▶ _Brief_:
Give again, word for word, every line in the entries below from the line with "9060 Health Insurance" up to and including the line with "6.01 Approving the", and no other line.

Excerpts from a dataset
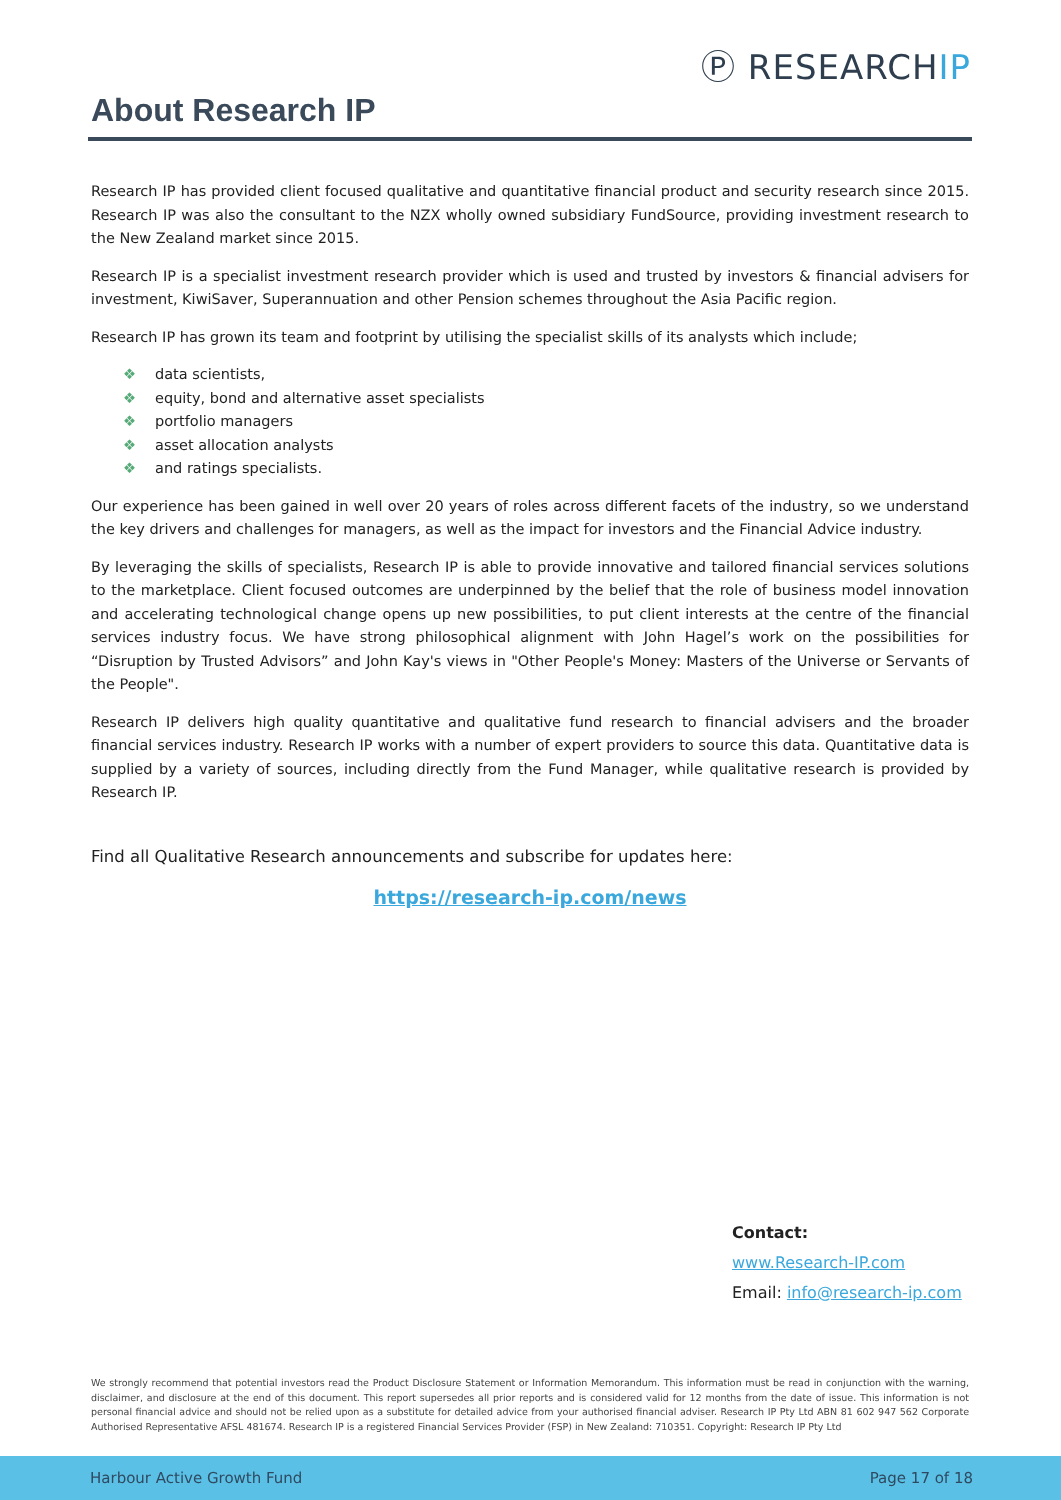Ⓟ RESEARCHIP
About Research IP
Research IP has provided client focused qualitative and quantitative financial product and security research since 2015. Research IP was also the consultant to the NZX wholly owned subsidiary FundSource, providing investment research to the New Zealand market since 2015.
Research IP is a specialist investment research provider which is used and trusted by investors & financial advisers for investment, KiwiSaver, Superannuation and other Pension schemes throughout the Asia Pacific region.
Research IP has grown its team and footprint by utilising the specialist skills of its analysts which include;
❖ data scientists,
❖ equity, bond and alternative asset specialists
❖ portfolio managers
❖ asset allocation analysts
❖ and ratings specialists.
Our experience has been gained in well over 20 years of roles across different facets of the industry, so we understand the key drivers and challenges for managers, as well as the impact for investors and the Financial Advice industry.
By leveraging the skills of specialists, Research IP is able to provide innovative and tailored financial services solutions to the marketplace. Client focused outcomes are underpinned by the belief that the role of business model innovation and accelerating technological change opens up new possibilities, to put client interests at the centre of the financial services industry focus. We have strong philosophical alignment with John Hagel’s work on the possibilities for “Disruption by Trusted Advisors” and John Kay's views in "Other People's Money: Masters of the Universe or Servants of the People".
Research IP delivers high quality quantitative and qualitative fund research to financial advisers and the broader financial services industry. Research IP works with a number of expert providers to source this data. Quantitative data is supplied by a variety of sources, including directly from the Fund Manager, while qualitative research is provided by Research IP.
Find all Qualitative Research announcements and subscribe for updates here:
https://research-ip.com/news
Contact:
www.Research-IP.com
Email: info@research-ip.com
We strongly recommend that potential investors read the Product Disclosure Statement or Information Memorandum. This information must be read in conjunction with the warning, disclaimer, and disclosure at the end of this document. This report supersedes all prior reports and is considered valid for 12 months from the date of issue. This information is not personal financial advice and should not be relied upon as a substitute for detailed advice from your authorised financial adviser. Research IP Pty Ltd ABN 81 602 947 562 Corporate Authorised Representative AFSL 481674. Research IP is a registered Financial Services Provider (FSP) in New Zealand: 710351. Copyright: Research IP Pty Ltd
Harbour Active Growth Fund Page 17 of 18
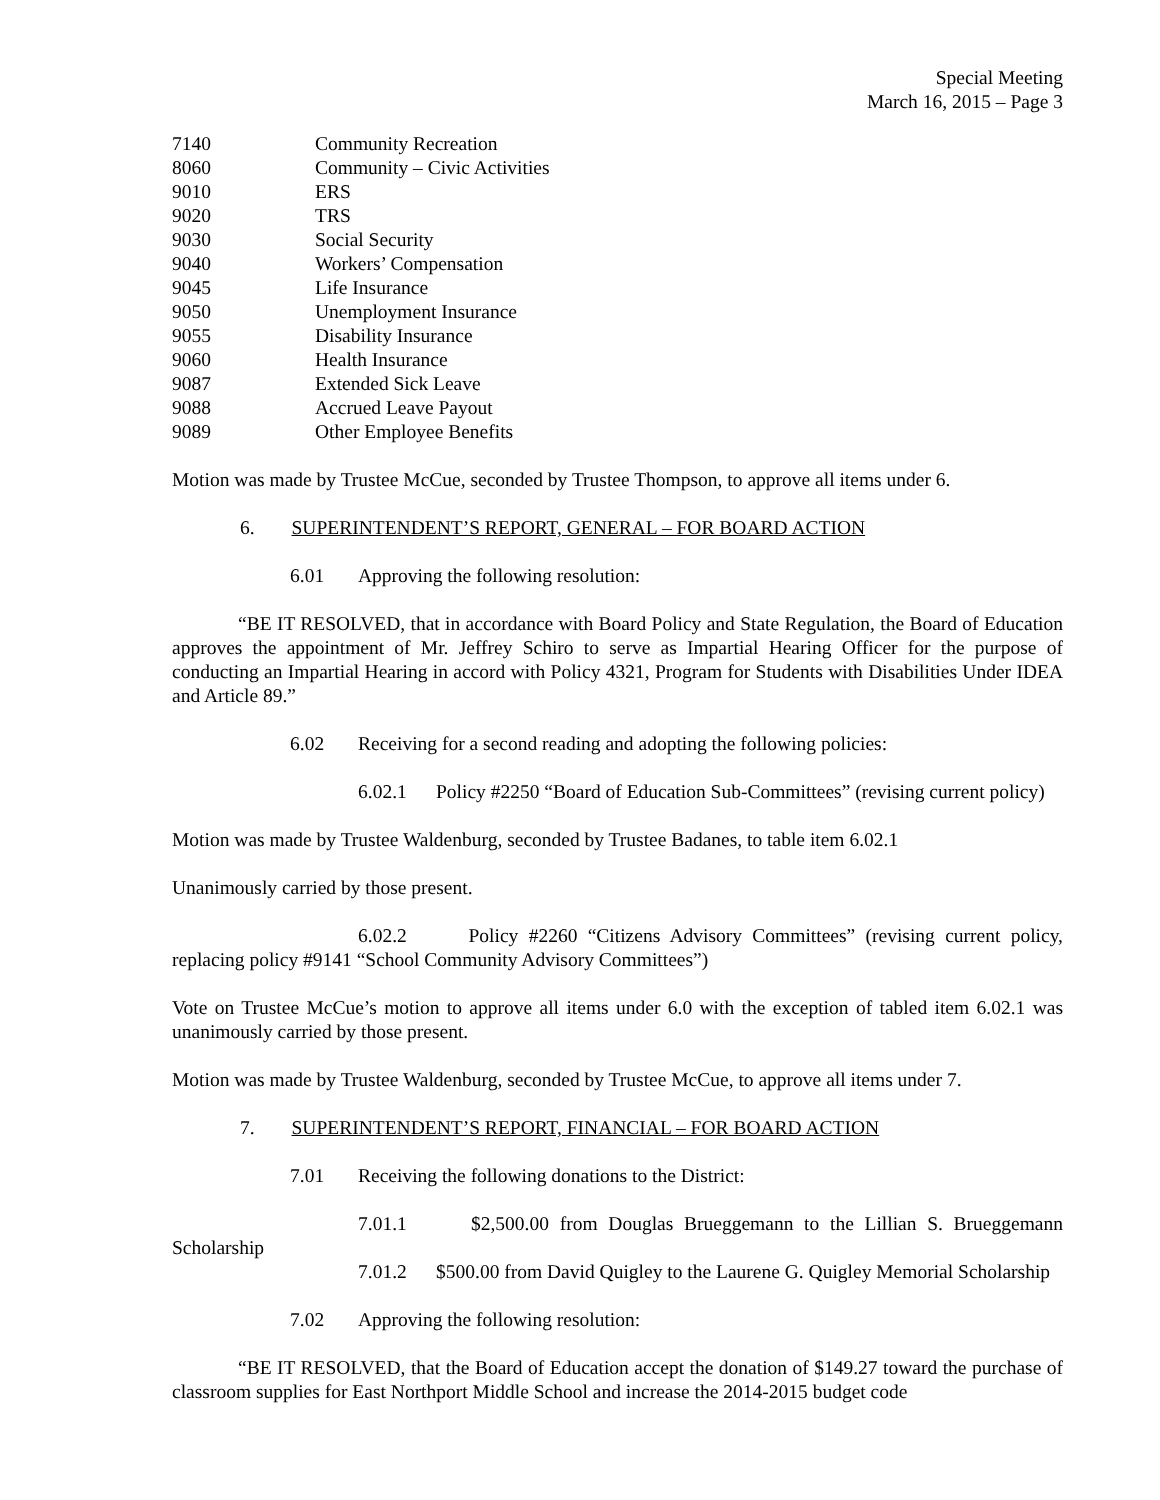Special Meeting
March 16, 2015 – Page 3
7140 Community Recreation
8060 Community – Civic Activities
9010 ERS
9020 TRS
9030 Social Security
9040 Workers’ Compensation
9045 Life Insurance
9050 Unemployment Insurance
9055 Disability Insurance
9060 Health Insurance
9087 Extended Sick Leave
9088 Accrued Leave Payout
9089 Other Employee Benefits
Motion was made by Trustee McCue, seconded by Trustee Thompson, to approve all items under 6.
6. SUPERINTENDENT’S REPORT, GENERAL – FOR BOARD ACTION
6.01 Approving the following resolution:
“BE IT RESOLVED, that in accordance with Board Policy and State Regulation, the Board of Education approves the appointment of Mr. Jeffrey Schiro to serve as Impartial Hearing Officer for the purpose of conducting an Impartial Hearing in accord with Policy 4321, Program for Students with Disabilities Under IDEA and Article 89.”
6.02 Receiving for a second reading and adopting the following policies:
6.02.1 Policy #2250 “Board of Education Sub-Committees” (revising current policy)
Motion was made by Trustee Waldenburg, seconded by Trustee Badanes, to table item 6.02.1
Unanimously carried by those present.
6.02.2 Policy #2260 “Citizens Advisory Committees” (revising current policy, replacing policy #9141 “School Community Advisory Committees”)
Vote on Trustee McCue’s motion to approve all items under 6.0 with the exception of tabled item 6.02.1 was unanimously carried by those present.
Motion was made by Trustee Waldenburg, seconded by Trustee McCue, to approve all items under 7.
7. SUPERINTENDENT’S REPORT, FINANCIAL – FOR BOARD ACTION
7.01 Receiving the following donations to the District:
7.01.1 $2,500.00 from Douglas Brueggemann to the Lillian S. Brueggemann Scholarship
7.01.2 $500.00 from David Quigley to the Laurene G. Quigley Memorial Scholarship
7.02 Approving the following resolution:
“BE IT RESOLVED, that the Board of Education accept the donation of $149.27 toward the purchase of classroom supplies for East Northport Middle School and increase the 2014-2015 budget code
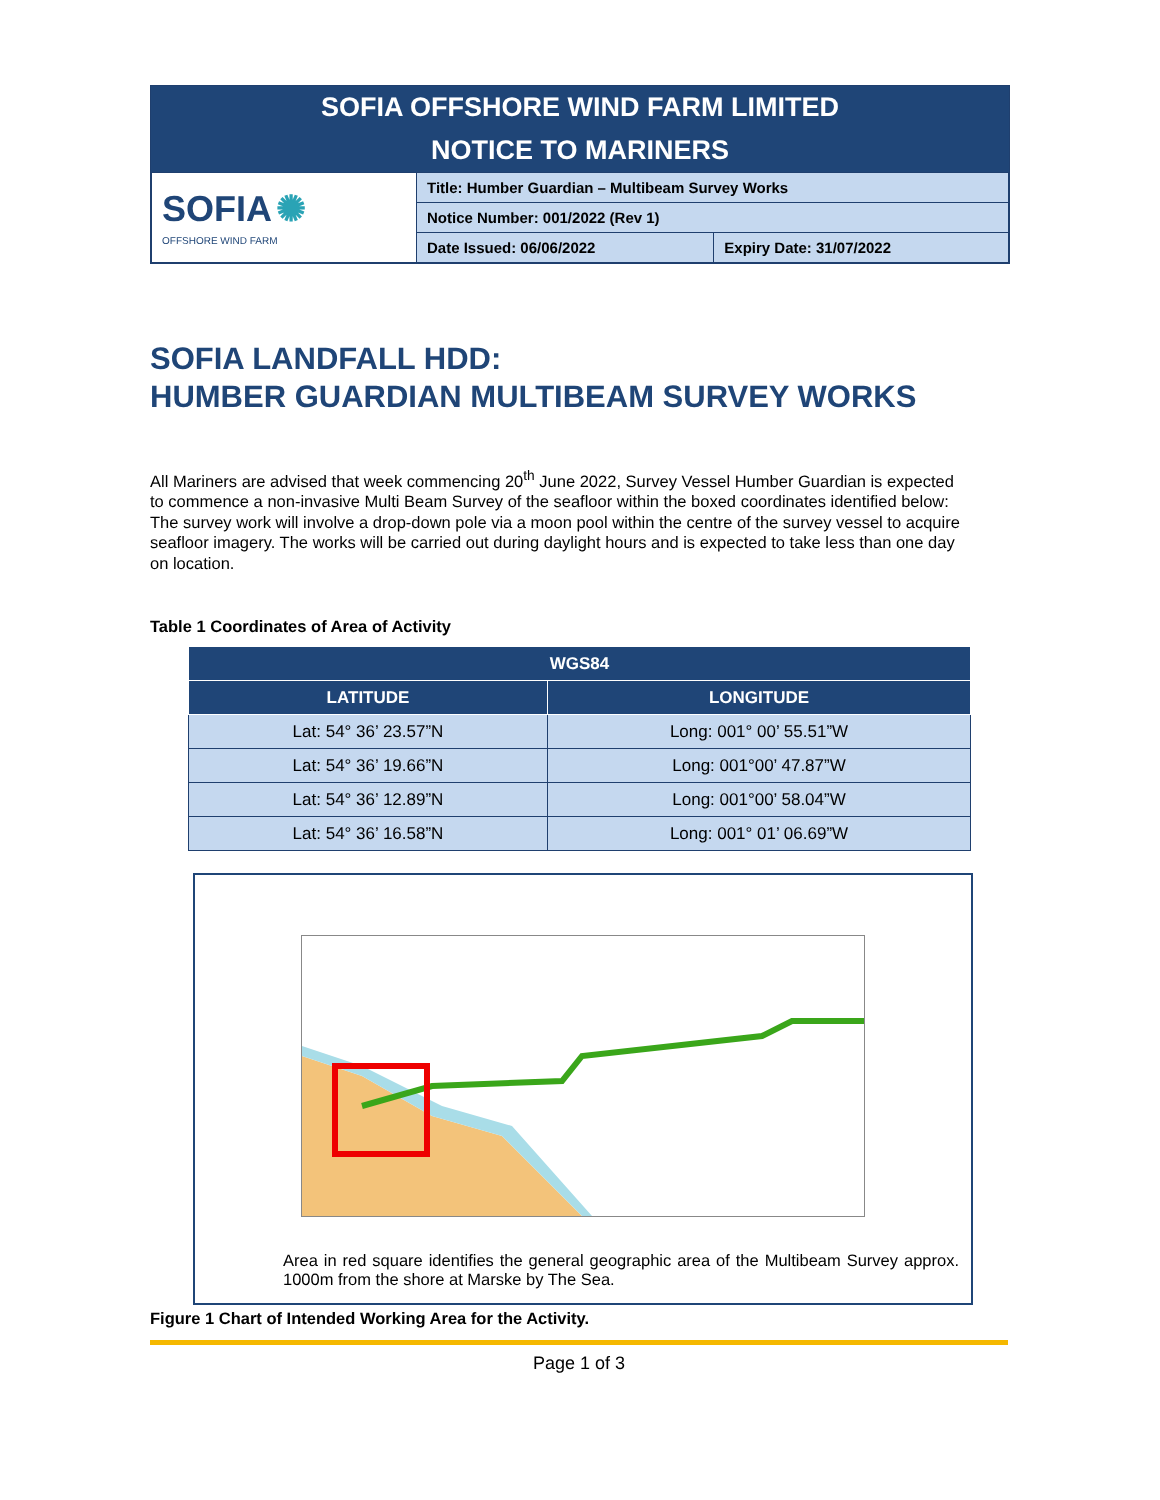SOFIA OFFSHORE WIND FARM LIMITED
NOTICE TO MARINERS
| SOFIA ✺ OFFSHORE WIND FARM | Title: Humber Guardian – Multibeam Survey Works | |
| | Notice Number: 001/2022 (Rev 1) | |
| | Date Issued: 06/06/2022 | Expiry Date: 31/07/2022 |
SOFIA LANDFALL HDD:
HUMBER GUARDIAN MULTIBEAM SURVEY WORKS
All Mariners are advised that week commencing 20<sup>th</sup> June 2022, Survey Vessel Humber Guardian is expected to commence a non-invasive Multi Beam Survey of the seafloor within the boxed coordinates identified below: The survey work will involve a drop-down pole via a moon pool within the centre of the survey vessel to acquire seafloor imagery. The works will be carried out during daylight hours and is expected to take less than one day on location.
Table 1 Coordinates of Area of Activity
| WGS84 | |
| --- | --- |
| LATITUDE | LONGITUDE |
| Lat: 54° 36’ 23.57”N | Long: 001° 00’ 55.51”W |
| Lat: 54° 36’ 19.66”N | Long: 001°00’ 47.87”W |
| Lat: 54° 36’ 12.89”N | Long: 001°00’ 58.04”W |
| Lat: 54° 36’ 16.58”N | Long: 001° 01’ 06.69”W |
Area in red square identifies the general geographic area of the Multibeam Survey approx. 1000m from the shore at Marske by The Sea.
Figure 1 Chart of Intended Working Area for the Activity.
Page 1 of 3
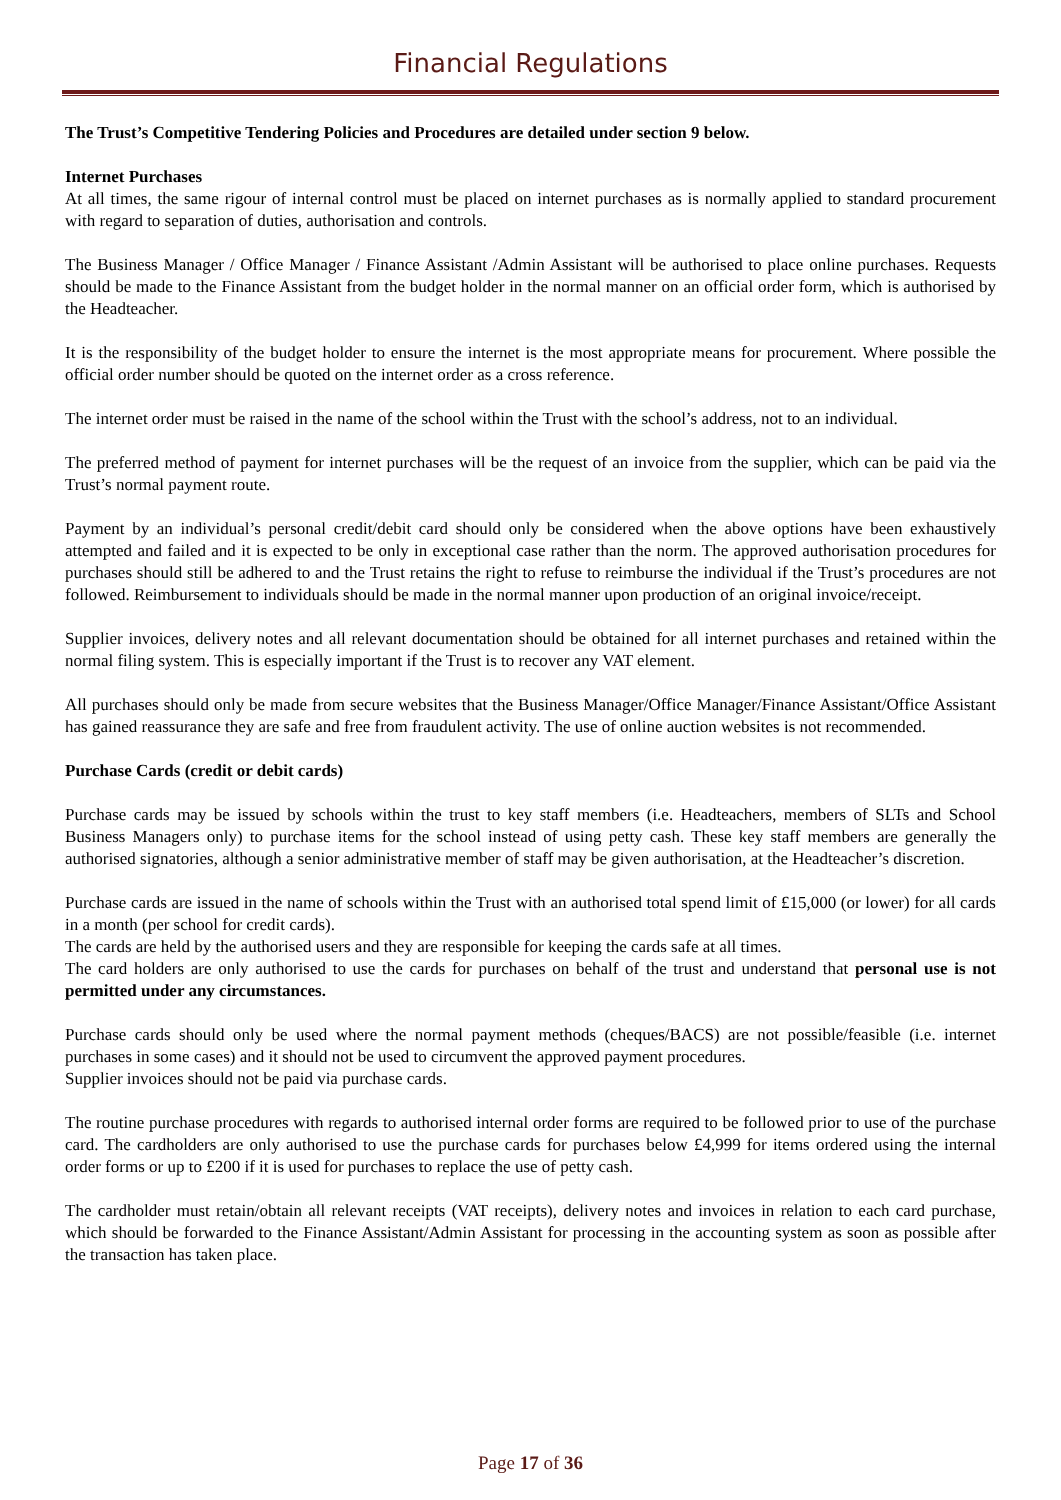Financial Regulations
The Trust’s Competitive Tendering Policies and Procedures are detailed under section 9 below.
Internet Purchases
At all times, the same rigour of internal control must be placed on internet purchases as is normally applied to standard procurement with regard to separation of duties, authorisation and controls.
The Business Manager / Office Manager / Finance Assistant /Admin Assistant will be authorised to place online purchases. Requests should be made to the Finance Assistant from the budget holder in the normal manner on an official order form, which is authorised by the Headteacher.
It is the responsibility of the budget holder to ensure the internet is the most appropriate means for procurement. Where possible the official order number should be quoted on the internet order as a cross reference.
The internet order must be raised in the name of the school within the Trust with the school’s address, not to an individual.
The preferred method of payment for internet purchases will be the request of an invoice from the supplier, which can be paid via the Trust’s normal payment route.
Payment by an individual’s personal credit/debit card should only be considered when the above options have been exhaustively attempted and failed and it is expected to be only in exceptional case rather than the norm. The approved authorisation procedures for purchases should still be adhered to and the Trust retains the right to refuse to reimburse the individual if the Trust’s procedures are not followed. Reimbursement to individuals should be made in the normal manner upon production of an original invoice/receipt.
Supplier invoices, delivery notes and all relevant documentation should be obtained for all internet purchases and retained within the normal filing system. This is especially important if the Trust is to recover any VAT element.
All purchases should only be made from secure websites that the Business Manager/Office Manager/Finance Assistant/Office Assistant has gained reassurance they are safe and free from fraudulent activity. The use of online auction websites is not recommended.
Purchase Cards (credit or debit cards)
Purchase cards may be issued by schools within the trust to key staff members (i.e. Headteachers, members of SLTs and School Business Managers only) to purchase items for the school instead of using petty cash. These key staff members are generally the authorised signatories, although a senior administrative member of staff may be given authorisation, at the Headteacher’s discretion.
Purchase cards are issued in the name of schools within the Trust with an authorised total spend limit of £15,000 (or lower) for all cards in a month (per school for credit cards).
The cards are held by the authorised users and they are responsible for keeping the cards safe at all times.
The card holders are only authorised to use the cards for purchases on behalf of the trust and understand that personal use is not permitted under any circumstances.
Purchase cards should only be used where the normal payment methods (cheques/BACS) are not possible/feasible (i.e. internet purchases in some cases) and it should not be used to circumvent the approved payment procedures.
Supplier invoices should not be paid via purchase cards.
The routine purchase procedures with regards to authorised internal order forms are required to be followed prior to use of the purchase card. The cardholders are only authorised to use the purchase cards for purchases below £4,999 for items ordered using the internal order forms or up to £200 if it is used for purchases to replace the use of petty cash.
The cardholder must retain/obtain all relevant receipts (VAT receipts), delivery notes and invoices in relation to each card purchase, which should be forwarded to the Finance Assistant/Admin Assistant for processing in the accounting system as soon as possible after the transaction has taken place.
Page 17 of 36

▶ _Completed exercise_:
9060 Health Insurance
9087 Extended Sick Leave
9088 Accrued Leave Payout
9089 Other Employee Benefits
Motion was made by Trustee McCue, seconded by Trustee Thompson, to approve all items under 6.
6. SUPERINTENDENT’S REPORT, GENERAL – FOR BOARD ACTION
6.01 Approving the following resolution:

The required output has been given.